For a query that uses a $elemMatch
on the field with the M subdocuments to filter and findMany documents of this collection, would the time complexity be equivalent to search a document of N X M documents?
2
Answers
Yes, the time complexity of a query that uses $elemMatch on an array field with M subdocuments in each of N documents is equivalent to searching through 𝑁×𝑀 documents. This is because for each of the N documents, the query needs to evaluate the condition on each of the M subdocuments within the array, resulting in a total of 𝑁×𝑀 evaluations.
Please try to compare the two data models under the context.
aggregate data: Single collection of top level documents with an array key of sub documents
Normalised data: Two separate collections – one to host the top level documents and another to host the sub documents.
The most obvious difference is in accessing the basic data:
While the aggregate model would require a single fetch only, the normalised model would require two separate fetching and a merge.
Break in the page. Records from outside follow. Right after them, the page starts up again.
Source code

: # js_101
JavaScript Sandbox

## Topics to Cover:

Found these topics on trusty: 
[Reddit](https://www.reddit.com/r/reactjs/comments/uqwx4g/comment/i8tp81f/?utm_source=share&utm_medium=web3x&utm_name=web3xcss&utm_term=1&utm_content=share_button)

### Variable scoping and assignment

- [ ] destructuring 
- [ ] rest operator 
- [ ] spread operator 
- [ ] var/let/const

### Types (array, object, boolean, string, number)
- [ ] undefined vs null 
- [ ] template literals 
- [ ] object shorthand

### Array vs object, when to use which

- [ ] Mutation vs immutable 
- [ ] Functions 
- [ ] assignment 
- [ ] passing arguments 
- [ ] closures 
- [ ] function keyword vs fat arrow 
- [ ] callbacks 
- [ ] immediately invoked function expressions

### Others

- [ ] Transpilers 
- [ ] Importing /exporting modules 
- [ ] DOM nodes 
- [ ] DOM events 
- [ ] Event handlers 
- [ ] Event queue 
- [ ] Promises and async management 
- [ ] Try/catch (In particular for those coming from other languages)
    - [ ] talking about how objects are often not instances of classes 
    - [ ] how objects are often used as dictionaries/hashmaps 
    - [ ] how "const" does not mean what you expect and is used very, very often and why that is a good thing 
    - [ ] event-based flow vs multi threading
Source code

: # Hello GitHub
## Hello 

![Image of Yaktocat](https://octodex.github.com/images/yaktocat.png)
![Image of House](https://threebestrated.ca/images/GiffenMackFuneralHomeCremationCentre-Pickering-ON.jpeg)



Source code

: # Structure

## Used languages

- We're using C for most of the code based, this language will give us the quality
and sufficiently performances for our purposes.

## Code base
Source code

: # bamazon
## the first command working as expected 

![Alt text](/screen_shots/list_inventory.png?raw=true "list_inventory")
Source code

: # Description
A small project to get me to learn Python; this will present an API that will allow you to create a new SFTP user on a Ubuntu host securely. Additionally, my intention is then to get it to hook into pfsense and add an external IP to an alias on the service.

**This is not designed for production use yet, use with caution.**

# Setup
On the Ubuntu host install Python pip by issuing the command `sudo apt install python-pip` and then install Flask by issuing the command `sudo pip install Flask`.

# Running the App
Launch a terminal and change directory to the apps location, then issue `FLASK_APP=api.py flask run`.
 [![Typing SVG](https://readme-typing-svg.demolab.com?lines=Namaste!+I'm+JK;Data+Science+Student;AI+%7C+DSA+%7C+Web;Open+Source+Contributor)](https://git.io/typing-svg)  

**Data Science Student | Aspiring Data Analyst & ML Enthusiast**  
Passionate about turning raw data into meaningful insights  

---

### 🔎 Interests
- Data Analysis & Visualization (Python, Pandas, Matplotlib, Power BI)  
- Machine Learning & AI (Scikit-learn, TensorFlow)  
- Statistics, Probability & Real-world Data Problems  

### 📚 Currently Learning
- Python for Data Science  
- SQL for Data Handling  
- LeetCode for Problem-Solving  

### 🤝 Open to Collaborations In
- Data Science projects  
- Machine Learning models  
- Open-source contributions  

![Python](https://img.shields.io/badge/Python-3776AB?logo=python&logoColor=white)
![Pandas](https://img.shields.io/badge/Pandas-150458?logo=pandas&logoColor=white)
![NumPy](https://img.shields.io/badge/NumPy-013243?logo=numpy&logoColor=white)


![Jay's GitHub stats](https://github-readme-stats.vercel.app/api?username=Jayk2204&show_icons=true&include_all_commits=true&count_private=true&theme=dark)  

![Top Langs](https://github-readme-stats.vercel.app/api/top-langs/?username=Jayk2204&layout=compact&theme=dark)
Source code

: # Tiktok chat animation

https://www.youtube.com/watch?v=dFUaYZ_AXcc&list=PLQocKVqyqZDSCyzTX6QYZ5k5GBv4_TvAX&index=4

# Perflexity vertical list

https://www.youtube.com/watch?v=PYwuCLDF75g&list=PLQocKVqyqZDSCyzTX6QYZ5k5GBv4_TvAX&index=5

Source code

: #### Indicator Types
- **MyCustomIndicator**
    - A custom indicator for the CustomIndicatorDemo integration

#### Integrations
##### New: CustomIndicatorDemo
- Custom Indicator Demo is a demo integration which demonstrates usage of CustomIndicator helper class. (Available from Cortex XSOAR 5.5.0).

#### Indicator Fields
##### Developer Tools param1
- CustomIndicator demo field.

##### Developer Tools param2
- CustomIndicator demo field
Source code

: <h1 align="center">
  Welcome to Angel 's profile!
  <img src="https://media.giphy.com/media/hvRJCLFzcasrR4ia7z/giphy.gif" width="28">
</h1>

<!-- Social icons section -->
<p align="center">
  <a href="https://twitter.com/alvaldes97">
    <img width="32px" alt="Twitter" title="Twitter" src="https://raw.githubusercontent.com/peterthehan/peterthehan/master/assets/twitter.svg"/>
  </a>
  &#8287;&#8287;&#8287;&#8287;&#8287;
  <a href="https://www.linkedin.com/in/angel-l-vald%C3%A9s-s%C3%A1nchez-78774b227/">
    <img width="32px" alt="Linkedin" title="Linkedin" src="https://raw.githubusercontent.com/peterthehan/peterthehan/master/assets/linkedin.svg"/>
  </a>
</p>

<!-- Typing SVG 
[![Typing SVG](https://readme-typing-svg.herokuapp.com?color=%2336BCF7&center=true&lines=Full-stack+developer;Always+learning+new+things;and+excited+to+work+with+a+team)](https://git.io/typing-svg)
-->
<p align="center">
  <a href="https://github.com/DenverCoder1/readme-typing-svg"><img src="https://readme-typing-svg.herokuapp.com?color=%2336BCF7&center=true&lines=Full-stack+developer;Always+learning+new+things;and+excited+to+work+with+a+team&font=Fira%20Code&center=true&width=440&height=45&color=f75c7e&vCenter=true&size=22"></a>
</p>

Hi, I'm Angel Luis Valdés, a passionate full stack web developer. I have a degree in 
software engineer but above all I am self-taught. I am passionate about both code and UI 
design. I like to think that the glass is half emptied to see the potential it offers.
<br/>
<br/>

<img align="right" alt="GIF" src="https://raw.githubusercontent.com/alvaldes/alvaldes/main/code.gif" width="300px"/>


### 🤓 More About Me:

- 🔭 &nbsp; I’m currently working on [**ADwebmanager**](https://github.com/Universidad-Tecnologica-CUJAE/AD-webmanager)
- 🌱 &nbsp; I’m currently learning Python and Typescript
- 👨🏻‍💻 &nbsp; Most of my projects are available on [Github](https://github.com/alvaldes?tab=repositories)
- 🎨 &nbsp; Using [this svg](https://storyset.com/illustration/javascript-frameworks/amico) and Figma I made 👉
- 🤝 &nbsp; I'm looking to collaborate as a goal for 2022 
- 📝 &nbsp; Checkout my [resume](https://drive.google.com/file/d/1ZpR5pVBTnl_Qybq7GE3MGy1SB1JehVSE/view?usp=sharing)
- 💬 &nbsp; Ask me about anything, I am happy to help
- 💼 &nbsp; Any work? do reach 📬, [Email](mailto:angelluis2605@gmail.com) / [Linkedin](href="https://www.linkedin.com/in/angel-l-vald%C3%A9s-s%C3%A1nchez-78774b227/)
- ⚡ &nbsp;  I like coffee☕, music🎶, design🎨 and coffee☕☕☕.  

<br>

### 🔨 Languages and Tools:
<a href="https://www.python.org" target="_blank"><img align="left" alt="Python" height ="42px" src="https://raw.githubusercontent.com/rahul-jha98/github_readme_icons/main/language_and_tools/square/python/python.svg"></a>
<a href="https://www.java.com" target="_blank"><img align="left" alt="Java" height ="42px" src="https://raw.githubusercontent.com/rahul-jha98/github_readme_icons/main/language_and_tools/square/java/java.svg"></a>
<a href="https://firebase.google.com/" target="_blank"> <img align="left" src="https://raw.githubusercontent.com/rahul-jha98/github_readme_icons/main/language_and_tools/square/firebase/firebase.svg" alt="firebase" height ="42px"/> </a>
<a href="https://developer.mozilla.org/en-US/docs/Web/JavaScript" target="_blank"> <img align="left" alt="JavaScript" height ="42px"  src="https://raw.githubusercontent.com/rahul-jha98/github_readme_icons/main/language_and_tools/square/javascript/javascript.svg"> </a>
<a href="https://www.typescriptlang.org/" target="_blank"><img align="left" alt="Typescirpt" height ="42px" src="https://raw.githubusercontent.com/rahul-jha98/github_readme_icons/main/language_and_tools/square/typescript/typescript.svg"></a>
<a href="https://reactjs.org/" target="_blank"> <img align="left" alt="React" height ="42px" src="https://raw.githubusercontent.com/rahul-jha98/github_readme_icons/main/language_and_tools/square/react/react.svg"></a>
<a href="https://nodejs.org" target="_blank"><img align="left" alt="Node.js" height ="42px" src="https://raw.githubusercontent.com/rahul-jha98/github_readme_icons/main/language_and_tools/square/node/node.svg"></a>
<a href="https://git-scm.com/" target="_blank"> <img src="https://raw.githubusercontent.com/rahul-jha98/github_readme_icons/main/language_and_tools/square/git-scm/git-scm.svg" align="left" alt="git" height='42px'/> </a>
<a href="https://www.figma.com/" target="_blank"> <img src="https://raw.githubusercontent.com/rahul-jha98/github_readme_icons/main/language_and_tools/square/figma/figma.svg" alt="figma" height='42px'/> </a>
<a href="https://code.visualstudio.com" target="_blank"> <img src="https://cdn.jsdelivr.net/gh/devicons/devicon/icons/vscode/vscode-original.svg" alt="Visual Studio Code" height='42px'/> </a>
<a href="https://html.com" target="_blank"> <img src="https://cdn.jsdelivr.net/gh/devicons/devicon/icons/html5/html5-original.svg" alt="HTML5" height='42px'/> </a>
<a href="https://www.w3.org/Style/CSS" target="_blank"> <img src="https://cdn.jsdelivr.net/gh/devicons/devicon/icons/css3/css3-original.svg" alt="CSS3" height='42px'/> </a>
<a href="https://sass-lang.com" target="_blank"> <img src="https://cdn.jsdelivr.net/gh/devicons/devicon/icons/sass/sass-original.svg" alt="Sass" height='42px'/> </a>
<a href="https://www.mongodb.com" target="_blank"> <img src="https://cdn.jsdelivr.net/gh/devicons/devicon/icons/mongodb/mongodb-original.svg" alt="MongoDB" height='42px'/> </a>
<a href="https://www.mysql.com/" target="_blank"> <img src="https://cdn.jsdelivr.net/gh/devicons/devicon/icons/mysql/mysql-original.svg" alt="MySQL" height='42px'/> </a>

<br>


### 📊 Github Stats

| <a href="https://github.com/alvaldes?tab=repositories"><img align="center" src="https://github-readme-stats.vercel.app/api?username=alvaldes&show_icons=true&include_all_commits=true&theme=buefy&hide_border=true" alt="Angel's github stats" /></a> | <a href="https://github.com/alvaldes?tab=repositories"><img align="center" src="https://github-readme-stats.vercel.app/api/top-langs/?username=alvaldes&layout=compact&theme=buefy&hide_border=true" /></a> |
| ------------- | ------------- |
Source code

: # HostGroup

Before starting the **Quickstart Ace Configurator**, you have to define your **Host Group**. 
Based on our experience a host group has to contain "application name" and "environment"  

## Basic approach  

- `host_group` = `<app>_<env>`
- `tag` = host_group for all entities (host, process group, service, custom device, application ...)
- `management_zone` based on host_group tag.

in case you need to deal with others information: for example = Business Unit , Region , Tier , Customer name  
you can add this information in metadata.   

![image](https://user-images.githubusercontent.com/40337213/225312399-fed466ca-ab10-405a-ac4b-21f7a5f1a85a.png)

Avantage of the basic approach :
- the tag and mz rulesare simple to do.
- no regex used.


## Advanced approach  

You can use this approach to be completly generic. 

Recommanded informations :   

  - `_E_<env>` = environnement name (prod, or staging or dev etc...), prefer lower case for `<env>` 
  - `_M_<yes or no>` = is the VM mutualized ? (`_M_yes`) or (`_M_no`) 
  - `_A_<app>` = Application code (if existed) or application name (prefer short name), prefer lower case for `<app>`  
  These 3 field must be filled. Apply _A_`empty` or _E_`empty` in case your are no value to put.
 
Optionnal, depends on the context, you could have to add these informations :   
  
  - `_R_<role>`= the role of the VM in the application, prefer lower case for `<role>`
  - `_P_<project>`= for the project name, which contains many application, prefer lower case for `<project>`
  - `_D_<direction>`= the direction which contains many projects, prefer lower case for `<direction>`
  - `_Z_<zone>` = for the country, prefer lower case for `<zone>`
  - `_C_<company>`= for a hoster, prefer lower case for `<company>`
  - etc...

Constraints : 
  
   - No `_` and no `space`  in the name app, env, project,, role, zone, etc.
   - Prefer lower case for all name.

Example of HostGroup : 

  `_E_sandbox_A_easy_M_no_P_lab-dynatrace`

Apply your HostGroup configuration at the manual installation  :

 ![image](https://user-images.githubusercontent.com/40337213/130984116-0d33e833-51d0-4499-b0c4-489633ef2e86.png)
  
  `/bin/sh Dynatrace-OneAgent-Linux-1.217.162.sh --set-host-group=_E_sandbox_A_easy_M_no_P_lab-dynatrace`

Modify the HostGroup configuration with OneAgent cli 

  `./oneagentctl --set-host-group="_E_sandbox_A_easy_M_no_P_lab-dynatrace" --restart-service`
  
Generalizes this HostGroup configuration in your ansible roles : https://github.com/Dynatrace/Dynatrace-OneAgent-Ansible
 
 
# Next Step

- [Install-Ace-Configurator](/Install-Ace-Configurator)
The cost of this join operation in the normalised model is the reason for opting for the aggregate model. Please think about a plain retrieval of the two models. It is quite clear that a normalised model is costly.
Now including a predicate into this scenario does not change the fundamental difference. Including predicates helps to narrow the search, this is the first part of the query to be executed. After this part, in order to get the whole data, the join is still to be performed in a normalised data. But this is not needed in aggregate data.
Edit:1
Now instead of storing data into two separate collections, if the same is stored in the same single collection, this is also very same as the normalised model. Though we call a self join in this case, the cost of join is still the same. The basic data still remains as two separate documents not as a single document.
Join is always the cost to bear if the data is not aggregated.